A(1, 4), B(3, 2) and C(7, 5) are vertices of a triangle ABC. Find :

(i) the co-ordinates of the centroid of triangle ABC.

(ii) the equation of a line, through the centroid and parallel to AB.

(i) Centroid of triangle = $\Big(\dfrac{x$1 + x2 + x3}{3}, \dfrac{y1 + y2 + y3}{3}\Big)
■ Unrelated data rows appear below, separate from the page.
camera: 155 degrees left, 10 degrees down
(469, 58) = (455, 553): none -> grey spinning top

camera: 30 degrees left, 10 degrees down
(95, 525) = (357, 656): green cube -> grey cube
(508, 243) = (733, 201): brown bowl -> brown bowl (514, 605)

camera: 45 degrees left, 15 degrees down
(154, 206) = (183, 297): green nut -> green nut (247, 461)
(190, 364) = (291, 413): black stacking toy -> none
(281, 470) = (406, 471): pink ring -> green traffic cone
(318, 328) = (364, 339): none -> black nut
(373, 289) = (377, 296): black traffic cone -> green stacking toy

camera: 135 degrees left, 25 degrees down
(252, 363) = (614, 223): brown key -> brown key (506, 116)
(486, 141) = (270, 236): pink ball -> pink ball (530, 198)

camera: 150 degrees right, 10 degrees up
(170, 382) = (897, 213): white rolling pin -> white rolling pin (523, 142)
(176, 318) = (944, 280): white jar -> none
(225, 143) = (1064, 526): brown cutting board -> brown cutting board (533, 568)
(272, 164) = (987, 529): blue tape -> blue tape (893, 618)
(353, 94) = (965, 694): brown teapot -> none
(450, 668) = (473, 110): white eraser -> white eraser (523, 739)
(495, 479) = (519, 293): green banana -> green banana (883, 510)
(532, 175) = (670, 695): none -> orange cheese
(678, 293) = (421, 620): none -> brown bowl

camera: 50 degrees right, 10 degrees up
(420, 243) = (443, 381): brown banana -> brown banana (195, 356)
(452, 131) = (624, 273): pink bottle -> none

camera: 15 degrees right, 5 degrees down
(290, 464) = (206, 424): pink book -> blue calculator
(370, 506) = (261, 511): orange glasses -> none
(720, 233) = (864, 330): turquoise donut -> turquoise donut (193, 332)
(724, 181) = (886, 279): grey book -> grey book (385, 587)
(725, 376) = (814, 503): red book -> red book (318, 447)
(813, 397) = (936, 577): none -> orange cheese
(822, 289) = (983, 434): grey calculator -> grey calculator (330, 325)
Substituting values we get,

$\text{Centroid } = \Big(\dfrac{1 + 3 + 7}{3}, \dfrac{4 + 2 + 5}{3}\Big) \\[1em] = \Big(\dfrac{11}{3}, \dfrac{11}{3}\Big).$

Hence, centroid of triangle = $\Big(\dfrac{11}{3}, \dfrac{11}{3}\Big).$

(ii) $\text{Slope of AB} = \dfrac{2 - 4}{3 - 1} \\[1em] = \dfrac{-2}{2} = -1.$

Slope of line parallel to AB will also be equal to -1.

By point-slope form,

Equation of a line, through the centroid and parallel to AB,

⇒ y - y₁ = m(x - x₁)

$\Rightarrow y - \dfrac{11}{3} = -1\Big(x - \dfrac{11}{3}\Big) \\[1em] \Rightarrow \dfrac{3y - 11}{3} = -1 \times \dfrac{3x - 11}{3} \\[1em] \Rightarrow 3y - 11 = -1(3x - 11) \\[1em] \Rightarrow 3y - 11 = -3x + 11 \\[1em] \Rightarrow 3y + 3x = 11 + 11 \\[1em] \Rightarrow 3x + 3y = 22.$

Hence, the equation of a line, through the centroid and parallel to AB is 3x + 3y = 22.